# Short bottling session



## pkcook (Nov 4, 2006)

Got off early yesterday and ran hometo bottle some small batches to clear the cabinet. I filtered all of these starting from the lightest color to the darkest. I had never used the filter for more than one batch at a time, but I'm pleased with the results. I don't get to fancy with making sure the bottles are all the same on these test batches.









From the left is 6 bottles of Peach Port, next is 4 bottles of Joe M's Ancient Orange, the dark bottles are 5 each Cherry Melomel, and the last is 7 bottles of standard Mead. 


Now I've got to make some labels



. Not my favorite task!


----------



## Wade E (Nov 4, 2006)

Nice job there, I never worry about what kind of bottle there in as long as I have enough bottles for them.


----------



## pkcook (Nov 4, 2006)

These bottles were on the top so that is what I used. I really like the bottles on the left. They are mead bottles with flowers molded into the bottle. Pretty cool!


----------



## Wade E (Nov 4, 2006)

I' created labels on my computer for just about evert wine I've
made(most of them are already gone) but have never printed any yet, nor
have I printed any yet or even bought label paper. One of these days
I'm going to at least print one of those puppies out and stick it on a
bottle.


----------



## pkcook (Nov 4, 2006)

These are the first "naked" bottles of wine I have made. I usually have the labels made printed and cut waiting on the wine to finish, but I've been preoccupied here lately with work and retirement preparations.


----------



## pkcook (Nov 4, 2006)

Forgive me for posting so many photos. I just opened the first bottle of Cranberry wine I made last year in celebration of a University of Kentucky Football victory over Georgia!

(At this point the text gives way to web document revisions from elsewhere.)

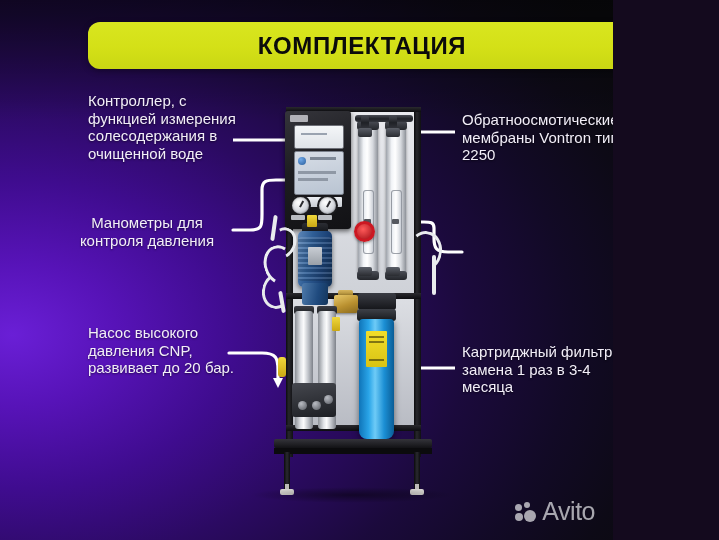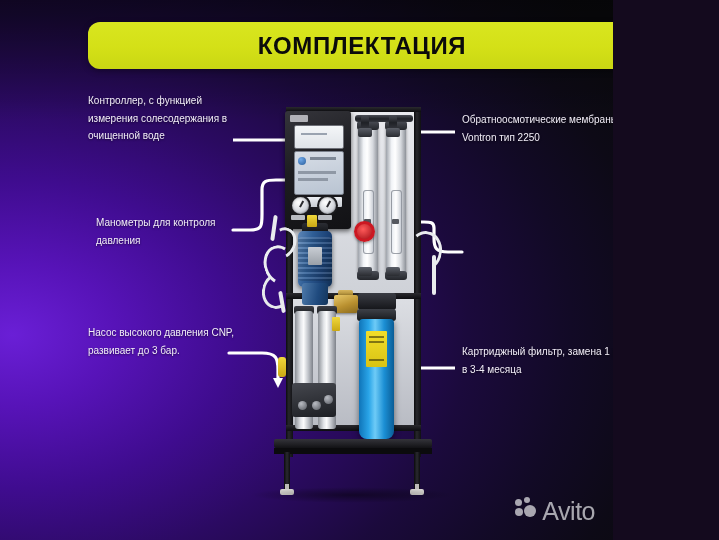--- a/index.html
+++ b/index.html
@@ -34,7 +34,7 @@
   }
   
   .label{
-    position:absolute;color:#f2eef8;font-size:10px;line-height:17.5px;
+    position:absolute;color:#f2eef8;font-size:15px;line-height:17.5px;
     font-family:"Liberation Sans", sans-serif;
     text-shadow:0 1px 2px rgba(0,0,0,.5);
   }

I can't remember the last time UK beat Georgia in football! 


If you didn't know it, you would think it was a red grape table wine. Very clear and crisp and the color is very nice. I'll definately be looking for the whole cranberries on sale again this year!


----------



## Waldo (Nov 4, 2006)

And I'll definately be looking forward to Thanksgiving


----------



## pkcook (Nov 4, 2006)

Waldo,


The second row in the photo is the Waldo row!

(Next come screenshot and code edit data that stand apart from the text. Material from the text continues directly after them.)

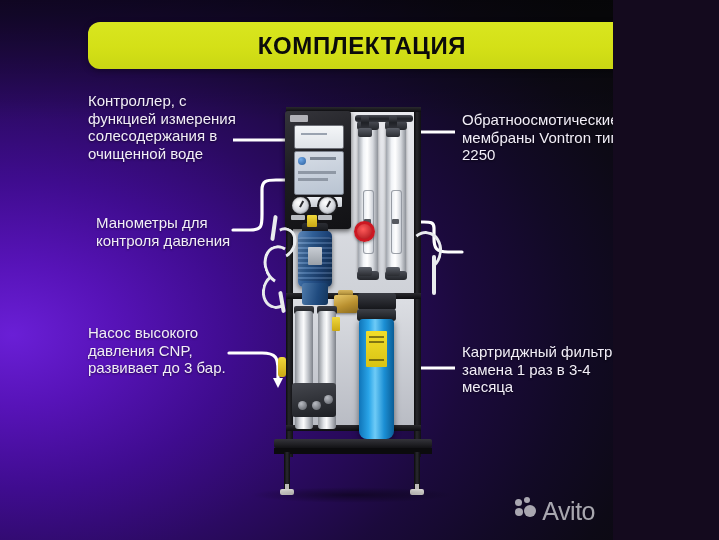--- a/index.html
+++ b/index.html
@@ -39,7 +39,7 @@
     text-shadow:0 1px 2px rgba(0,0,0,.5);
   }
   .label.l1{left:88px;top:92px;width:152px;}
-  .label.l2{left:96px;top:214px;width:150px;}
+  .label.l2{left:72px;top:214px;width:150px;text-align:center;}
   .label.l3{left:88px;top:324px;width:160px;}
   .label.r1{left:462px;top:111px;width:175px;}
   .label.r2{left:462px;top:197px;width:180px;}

You have a dedicated shelf, at least till the new year!


----------



## Waldo (Nov 4, 2006)

Dang......Gotta see about getting that second row filled


----------



## Wade E (Nov 4, 2006)

I hope my Vintners Harvest Cranberry comes out nearly as good as yours. Mine looks more like a pink lemonade.


----------



## NorthernWinos (Nov 4, 2006)

That Cranberry wine looks awfully tempting....will also be looking for Cranberries in the next few weeks.

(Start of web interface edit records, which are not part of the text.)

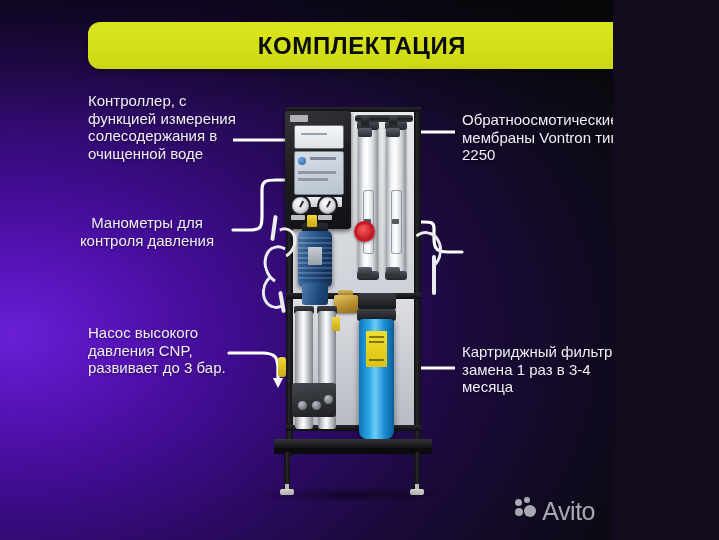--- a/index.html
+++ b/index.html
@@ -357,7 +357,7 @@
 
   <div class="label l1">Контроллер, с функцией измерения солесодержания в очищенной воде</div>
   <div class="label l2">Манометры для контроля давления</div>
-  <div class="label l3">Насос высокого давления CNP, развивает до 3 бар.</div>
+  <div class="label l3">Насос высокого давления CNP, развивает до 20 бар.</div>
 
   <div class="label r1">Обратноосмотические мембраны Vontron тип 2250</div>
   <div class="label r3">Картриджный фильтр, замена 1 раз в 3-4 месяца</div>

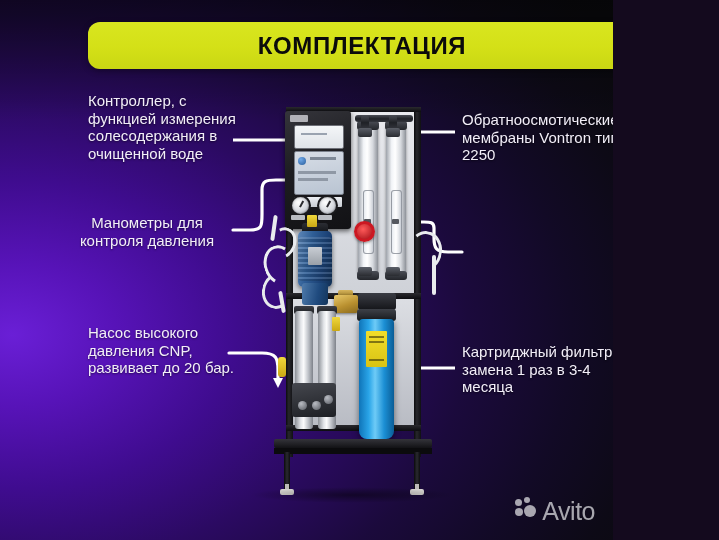--- a/index.html
+++ b/index.html
@@ -219,7 +219,7 @@
     background:radial-gradient(ellipse at center,rgba(0,0,0,.45),rgba(0,0,0,0) 70%);}
 
   
-  .avito{position:absolute;right:18px;bottom:14px;display:flex;gap:5px;opacity:.8;}
+  .avito{position:absolute;right:18px;bottom:14px;display:flex;align-items:center;gap:5px;opacity:.8;}
   .avito-dots{position:relative;width:22px;height:20px;}
   .ad{position:absolute;border-radius:50%;background:#cfcfd4;}
   .ad1{left:0;top:2px;width:7px;height:7px;}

We have some High Bush Cranberries planted in a wildlife shelter belt of trees and bushes....I tasted some this fall....they smelled like dirty feet....Don't think they are the same as the ones in the store...



But you never know what wine might be like out of them...


----------



## pkcook (Nov 4, 2006)

If you had asked me when I started this wine if it would be any good, I'd have told you, "not a chance!" It just wasn't what Ithought would make a good wine.


The wine could use another year to be prime, but very good right now!


NW,


I found my Oceanspray whole cranberries onsale at Aldi for about a buck for a 12oz package. I ended up using 3 packages for a gallon.


----------



## bmorosco (Nov 6, 2006)

They all look great ...I can't wait until I advance a little bit and dare to make my own wine not from a kit...


----------



## pkcook (Nov 6, 2006)

Thanks bm,


I have receivedmore pleasure from makingcountry wines than any of my kits. Don't get me wrong, I love grape wine and probably prefer them over country wines, but making them isn't as fun. Neither is difficult though!


----------



## smurfe (Nov 6, 2006)

wadewade said:


> I hope my Vintners Harvest Cranberry comes out nearly as good as yours. Mine looks more like a pink lemonade.




Wade, did you make a 3 gallon or 5 gallon batch of Vintners Harvest? I have been wanting to try them but have heard they are a little "thin". I have heard as well they are better as a 3 gallon batch or use 2 cans for a 6 gallon batch. Anyone have any input on this? I would like to try the blueberry since my local source for blueberries no longer exists.


Smurfe


----------



## Wade E (Nov 6, 2006)

I actually strethed the Black currant out to a 6 gallon batch and you
can ask Waldo how it was. He immediatly bought some and has a batch
fermenting right now. Look under the post (what the heck is Black
Currant from last week. I currently have another batch of that going
and a batch of the cranberry going as well. The black currant is in no
way thin. As for the others, the cranberry smelled pretty strong out of
the can but the Marionberry was very week and I accidently overdosed
dosed it with sulfite the first time I used powdered k-meta OOps


----------